Les relations franco-allemandes sont tendues depuis quelques mois sur de nombreux sujets : le projet Scaf, les eurobonds, les États-Unis, le Mercosur… Mi-février, c’est le ministre allemand des Affaires étrangères, Johann Wadephul, qui a jugé insuffisantes les dépenses de défense de Paris, et l’a appelé à réduire ses dépenses sociales. Et ce, quelques jours après le discours d’Emmanuel Macron appelant à « lancer une capacité commune d'endettement, à travers des eurobonds ». Les deux pays ont tout de même, début mars, publié une déclaration conjointe sur la dissuasion nucléaire annonçant la mise en place d’un « groupe de pilotage nucléaire de haut niveau ».
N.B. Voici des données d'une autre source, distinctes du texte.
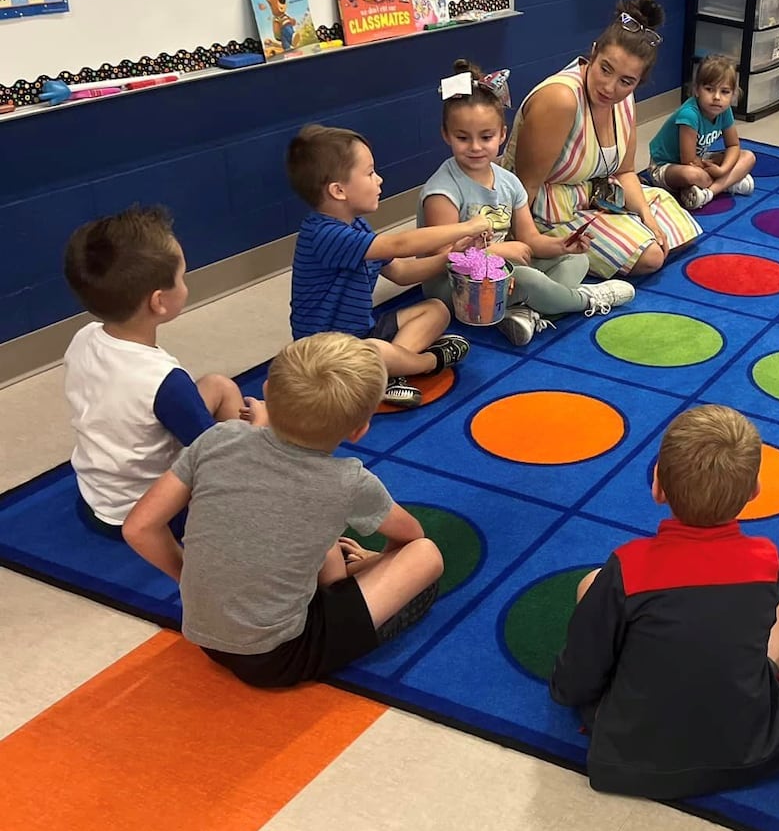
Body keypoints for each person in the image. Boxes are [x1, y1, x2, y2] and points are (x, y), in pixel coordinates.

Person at [121, 333, 445, 688]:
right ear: (360, 429)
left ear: (267, 390)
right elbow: (411, 536)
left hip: (202, 633)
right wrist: (373, 562)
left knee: (309, 526)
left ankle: (339, 578)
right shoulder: (347, 480)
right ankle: (356, 575)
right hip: (279, 656)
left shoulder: (217, 438)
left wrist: (188, 579)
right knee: (426, 556)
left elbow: (138, 528)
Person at [550, 406, 779, 799]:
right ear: (754, 492)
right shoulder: (765, 559)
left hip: (632, 756)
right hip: (750, 747)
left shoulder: (630, 566)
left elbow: (580, 672)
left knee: (590, 585)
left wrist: (569, 692)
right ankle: (772, 680)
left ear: (657, 487)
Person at [61, 206, 254, 536]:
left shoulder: (84, 338)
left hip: (98, 500)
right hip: (157, 515)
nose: (185, 283)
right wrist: (258, 429)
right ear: (159, 302)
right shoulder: (164, 382)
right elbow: (215, 455)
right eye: (183, 278)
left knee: (217, 385)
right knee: (244, 456)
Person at [419, 60, 635, 346]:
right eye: (462, 138)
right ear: (446, 135)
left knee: (576, 259)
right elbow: (445, 259)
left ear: (502, 135)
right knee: (526, 278)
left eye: (485, 137)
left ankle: (523, 313)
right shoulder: (442, 191)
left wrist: (561, 245)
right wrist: (499, 251)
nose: (475, 147)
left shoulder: (508, 182)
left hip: (498, 273)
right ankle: (584, 299)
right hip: (456, 288)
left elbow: (530, 239)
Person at [288, 124, 486, 409]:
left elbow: (403, 273)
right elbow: (400, 245)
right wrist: (466, 226)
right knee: (375, 351)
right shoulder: (324, 234)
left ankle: (388, 373)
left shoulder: (356, 226)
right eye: (369, 173)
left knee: (436, 310)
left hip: (360, 335)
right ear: (338, 190)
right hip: (323, 355)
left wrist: (452, 255)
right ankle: (426, 363)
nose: (379, 180)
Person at [505, 0, 702, 279]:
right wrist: (526, 244)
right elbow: (523, 190)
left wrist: (646, 217)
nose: (610, 88)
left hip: (595, 196)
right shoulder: (561, 99)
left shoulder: (625, 98)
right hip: (546, 211)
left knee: (679, 229)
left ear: (638, 82)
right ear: (593, 53)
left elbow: (625, 171)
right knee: (652, 256)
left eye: (626, 81)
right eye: (605, 69)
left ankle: (623, 231)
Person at [644, 53, 757, 209]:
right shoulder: (689, 115)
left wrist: (722, 169)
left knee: (748, 157)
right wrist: (719, 171)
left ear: (733, 94)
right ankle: (729, 183)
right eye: (709, 89)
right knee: (692, 174)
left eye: (725, 92)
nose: (717, 97)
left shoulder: (724, 110)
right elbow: (688, 161)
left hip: (700, 159)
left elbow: (733, 146)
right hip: (667, 166)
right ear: (696, 90)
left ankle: (709, 192)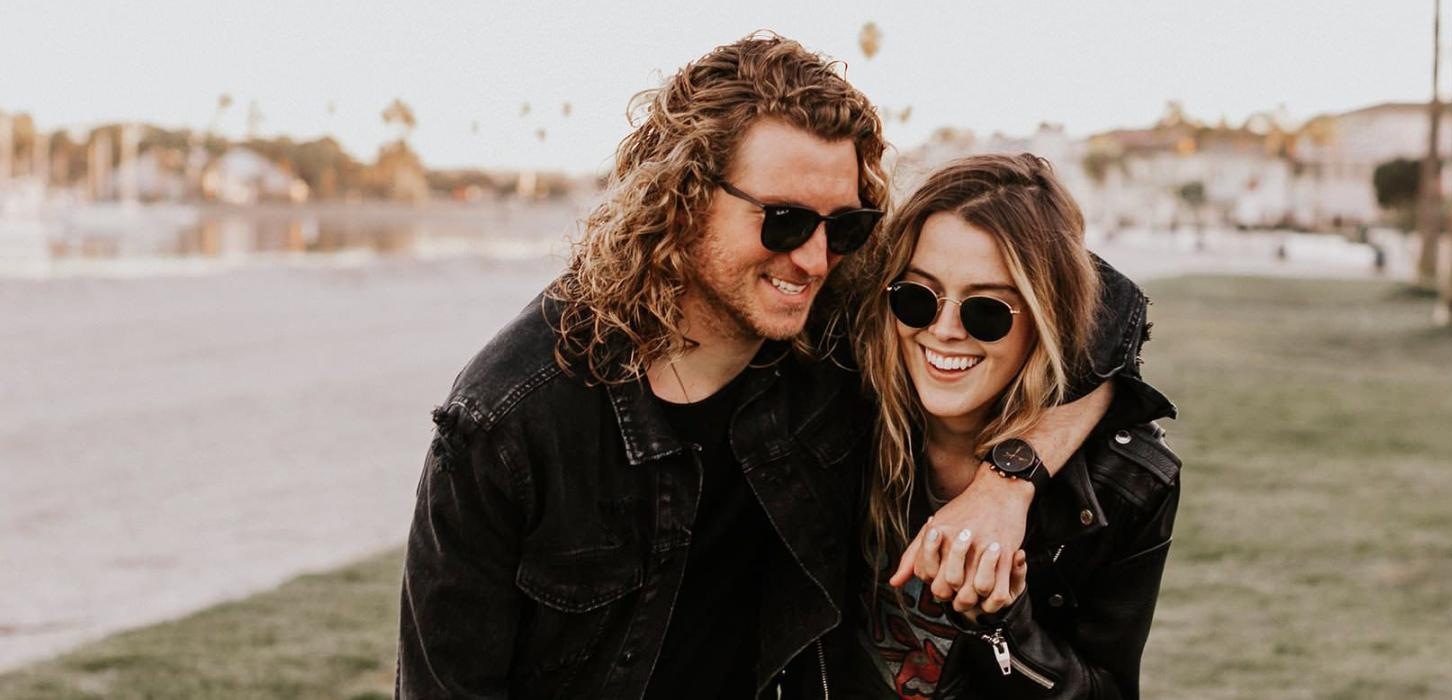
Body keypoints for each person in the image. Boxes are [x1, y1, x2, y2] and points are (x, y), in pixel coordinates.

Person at [395, 34, 1151, 698]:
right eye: (784, 220)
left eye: (845, 225)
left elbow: (1105, 310)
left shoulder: (826, 331)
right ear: (682, 196)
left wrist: (1007, 484)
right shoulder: (510, 419)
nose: (815, 258)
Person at [830, 154, 1180, 698]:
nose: (943, 330)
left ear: (1045, 319)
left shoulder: (1125, 482)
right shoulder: (845, 405)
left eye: (986, 309)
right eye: (917, 297)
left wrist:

LA TRIBUNE – On revient toujours sur le même désaccord dans le moteur franco-allemand : la France dépense trop selon l’Allemagne, qui craint d'être responsable de la dette de ses voisins européens. Pourquoi de telles tensions ?
Paul Maurice – L'arrivée de Friedrich Merz en 2025 était plutôt positive. Il a plus d'affinité avec la France, étant donné sa culture ou encore son histoire politique. Mais les deux pays font face à des tensions de politiques internes qui font que chacun se braque. Sur la question du Mercosur, la France a fait face aux manifestations d’agriculteurs au moment où il y avait le vote du budget et où des partis avaient menacé de voter la censure du gouvernement si la France votait « pour » le Mercosur ou s'abstenait.